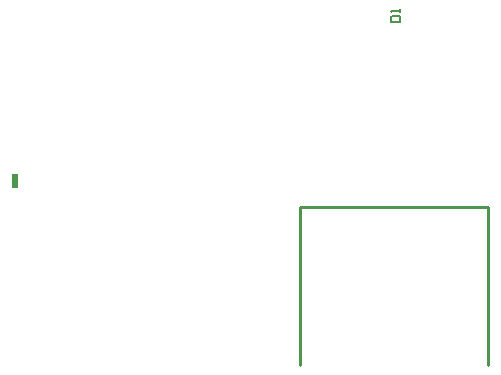
<source format=gm1>
G04*
G04 #@! TF.GenerationSoftware,Altium Limited,Altium Designer,24.0.1 (36)*
G04*
G04 Layer_Color=16711935*
%FSLAX44Y44*%
%MOMM*%
G71*
G04*
G04 #@! TF.SameCoordinates,3C6FB229-8EB3-43CD-B7CA-B0B301390D20*
G04*
G04*
G04 #@! TF.FilePolarity,Positive*
G04*
G01*
G75*
%ADD15C,0.1500*%
%ADD70C,0.2540*%
%ADD91R,0.5000X1.2000*%
D15*
X416881Y290486D02*
X424879D01*
Y294484D01*
X423546Y295817D01*
X418214D01*
X416881Y294484D01*
Y290486D01*
X424879Y298483D02*
Y301149D01*
Y299816D01*
X416881D01*
X418214Y298483D01*
D70*
X340246Y371D02*
Y133387D01*
X499262D01*
Y371D02*
Y133387D01*
D91*
X98619Y155829D02*
D03*
M02*

</source>
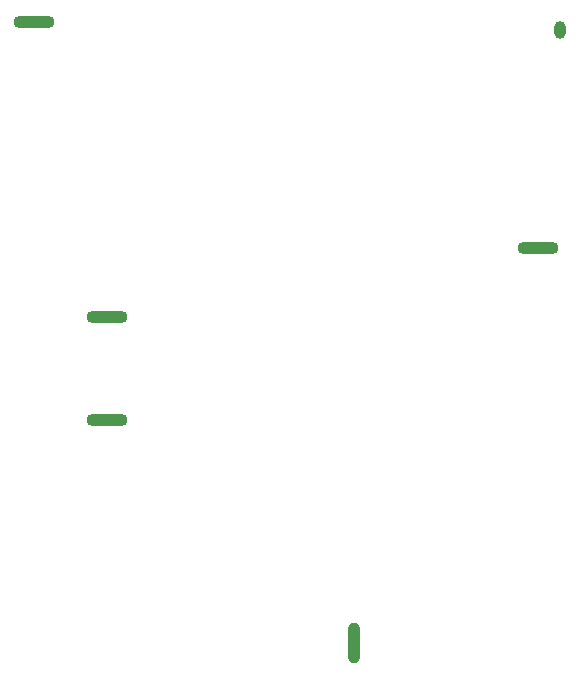
<source format=gbr>
%TF.GenerationSoftware,KiCad,Pcbnew,8.99.0-417-ga763d613e5*%
%TF.CreationDate,2024-05-16T16:31:54-04:00*%
%TF.ProjectId,thundervolt,7468756e-6465-4727-966f-6c742e6b6963,rev?*%
%TF.SameCoordinates,PX85b368ePY7384544*%
%TF.FileFunction,Soldermask,Bot*%
%TF.FilePolarity,Negative*%
%FSLAX46Y46*%
G04 Gerber Fmt 4.6, Leading zero omitted, Abs format (unit mm)*
G04 Created by KiCad (PCBNEW 8.99.0-417-ga763d613e5) date 2024-05-16 16:31:54*
%MOMM*%
%LPD*%
G01*
G04 APERTURE LIST*
G04 Aperture macros list*
%AMRoundRect*
0 Rectangle with rounded corners*
0 $1 Rounding radius*
0 $2 $3 $4 $5 $6 $7 $8 $9 X,Y pos of 4 corners*
0 Add a 4 corners polygon primitive as box body*
4,1,4,$2,$3,$4,$5,$6,$7,$8,$9,$2,$3,0*
0 Add four circle primitives for the rounded corners*
1,1,$1+$1,$2,$3*
1,1,$1+$1,$4,$5*
1,1,$1+$1,$6,$7*
1,1,$1+$1,$8,$9*
0 Add four rect primitives between the rounded corners*
20,1,$1+$1,$2,$3,$4,$5,0*
20,1,$1+$1,$4,$5,$6,$7,0*
20,1,$1+$1,$6,$7,$8,$9,0*
20,1,$1+$1,$8,$9,$2,$3,0*%
G04 Aperture macros list end*
%ADD10RoundRect,0.500000X-1.250000X-0.000010X1.250000X-0.000010X1.250000X0.000010X-1.250000X0.000010X0*%
%ADD11RoundRect,0.500000X0.000010X-1.250000X0.000010X1.250000X-0.000010X1.250000X-0.000010X-1.250000X0*%
%ADD12RoundRect,0.500000X0.000010X-0.250000X0.000010X0.250000X-0.000010X0.250000X-0.000010X-0.250000X0*%
G04 APERTURE END LIST*
D10*
%TO.C,TP5*%
X23038914Y29068642D03*
%TD*%
D11*
%TO.C,TP3*%
X7517570Y-4372602D03*
%TD*%
D10*
%TO.C,TP7*%
X-13402430Y14547398D03*
%TD*%
D12*
%TO.C,TP1*%
X24977570Y47527398D03*
%TD*%
D10*
%TO.C,TP4*%
X-13402430Y23247398D03*
%TD*%
%TO.C,TP2*%
X-19552430Y48237398D03*
%TD*%
M02*

</source>
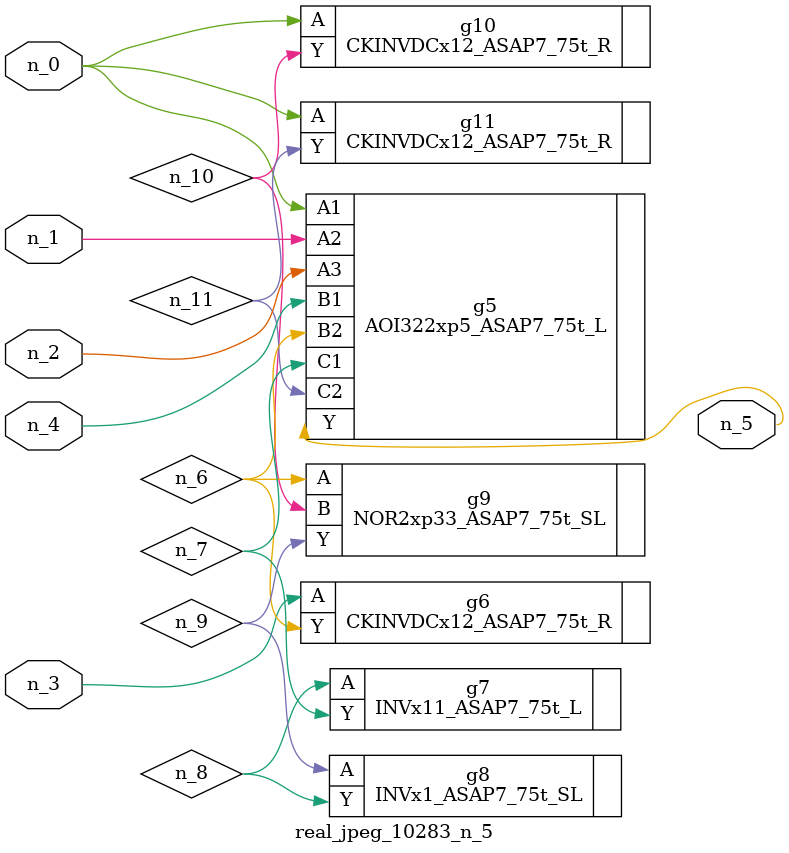
<source format=v>
module real_jpeg_10283_n_5 (n_4, n_0, n_1, n_2, n_3, n_5);

input n_4;
input n_0;
input n_1;
input n_2;
input n_3;

output n_5;

wire n_8;
wire n_11;
wire n_6;
wire n_7;
wire n_10;
wire n_9;

AOI322xp5_ASAP7_75t_L g5 ( 
.A1(n_0),
.A2(n_1),
.A3(n_2),
.B1(n_4),
.B2(n_6),
.C1(n_7),
.C2(n_11),
.Y(n_5)
);

CKINVDCx12_ASAP7_75t_R g10 ( 
.A(n_0),
.Y(n_10)
);

CKINVDCx12_ASAP7_75t_R g11 ( 
.A(n_0),
.Y(n_11)
);

CKINVDCx12_ASAP7_75t_R g6 ( 
.A(n_3),
.Y(n_6)
);

NOR2xp33_ASAP7_75t_SL g9 ( 
.A(n_6),
.B(n_10),
.Y(n_9)
);

INVx11_ASAP7_75t_L g7 ( 
.A(n_8),
.Y(n_7)
);

INVx1_ASAP7_75t_SL g8 ( 
.A(n_9),
.Y(n_8)
);


endmodule
</source>
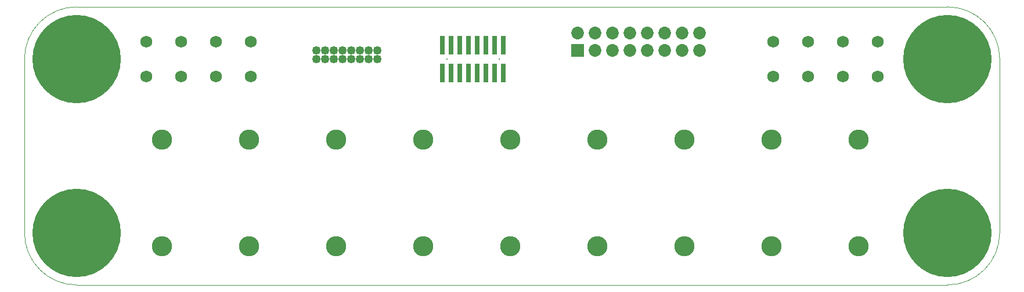
<source format=gts>
G04*
G04 #@! TF.GenerationSoftware,Altium Limited,Altium Designer,19.1.7 (138)*
G04*
G04 Layer_Color=8388736*
%FSLAX25Y25*%
%MOIN*%
G70*
G01*
G75*
%ADD12C,0.00100*%
%ADD13R,0.02913X0.10984*%
%ADD14C,0.07296*%
%ADD15R,0.07296X0.07296*%
%ADD16C,0.01194*%
%ADD17C,0.04934*%
%ADD18C,0.11614*%
%ADD19C,0.06902*%
%ADD20C,0.50800*%
D12*
X130000Y260000D02*
G03*
X100000Y230000I0J-30000D01*
G01*
Y130000D02*
G03*
X130000Y100000I30000J0D01*
G01*
X660000Y230000D02*
G03*
X630000Y260000I-30000J0D01*
G01*
Y100000D02*
G03*
X660000Y130000I0J30000D01*
G01*
X130000Y260000D02*
X630000Y260000D01*
X130000Y100000D02*
X630000Y100000D01*
X660000Y130000D02*
Y230000D01*
X100000Y130000D02*
Y230000D01*
D13*
X375000Y238012D02*
D03*
Y221988D02*
D03*
X370000Y238012D02*
D03*
Y221988D02*
D03*
X365000Y238012D02*
D03*
Y221988D02*
D03*
X360000Y238012D02*
D03*
Y221988D02*
D03*
X355000Y238012D02*
D03*
Y221988D02*
D03*
X350000Y238012D02*
D03*
Y221988D02*
D03*
X345000Y238012D02*
D03*
Y221988D02*
D03*
X340000Y238012D02*
D03*
Y221988D02*
D03*
D14*
X467500Y245000D02*
D03*
Y235000D02*
D03*
X457500Y245000D02*
D03*
Y235000D02*
D03*
X427500Y245000D02*
D03*
Y235000D02*
D03*
X417500Y245000D02*
D03*
X437500Y235000D02*
D03*
Y245000D02*
D03*
X447500Y235000D02*
D03*
Y245000D02*
D03*
X477500Y235000D02*
D03*
X487500D02*
D03*
X477500Y245000D02*
D03*
X487500D02*
D03*
D15*
X417500Y235000D02*
D03*
D16*
X372500Y230000D02*
D03*
X342500D02*
D03*
D17*
X302500Y235000D02*
D03*
X297500D02*
D03*
X302500Y230000D02*
D03*
X297500D02*
D03*
X292500Y235000D02*
D03*
X287500D02*
D03*
X292500Y230000D02*
D03*
X287500D02*
D03*
X282500Y235000D02*
D03*
Y230000D02*
D03*
X277500Y235000D02*
D03*
X272500D02*
D03*
X277500Y230000D02*
D03*
X272500D02*
D03*
X267500Y235000D02*
D03*
Y230000D02*
D03*
D18*
X178819Y183465D02*
D03*
Y122441D02*
D03*
X578819D02*
D03*
Y183465D02*
D03*
X228819Y122441D02*
D03*
Y183465D02*
D03*
X278819Y122441D02*
D03*
Y183465D02*
D03*
X328819Y122441D02*
D03*
Y183465D02*
D03*
X378819Y122441D02*
D03*
Y183465D02*
D03*
X428819Y122441D02*
D03*
Y183465D02*
D03*
X478819Y122441D02*
D03*
Y183465D02*
D03*
X528819Y122441D02*
D03*
Y183465D02*
D03*
D19*
X170000Y240000D02*
D03*
Y220000D02*
D03*
X190000Y240000D02*
D03*
Y220000D02*
D03*
X210000Y240000D02*
D03*
Y220000D02*
D03*
X230000Y240000D02*
D03*
Y220000D02*
D03*
X530000Y240000D02*
D03*
Y220000D02*
D03*
X550000Y240000D02*
D03*
Y220000D02*
D03*
X570000D02*
D03*
Y240000D02*
D03*
X590000D02*
D03*
Y220000D02*
D03*
D20*
X630000Y130000D02*
D03*
X130000D02*
D03*
X630000Y230000D02*
D03*
X130000D02*
D03*
M02*

</source>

* What you have to do
Wherever the word "Altium" turns up in the material, copy the whole line.

* Solution
G04 #@! TF.GenerationSoftware,Altium Limited,Altium Designer,24.0.1 (36)*
G04 #@! TF.GenerationSoftware,Altium Limited,Altium Designer,19.1.7 (138)*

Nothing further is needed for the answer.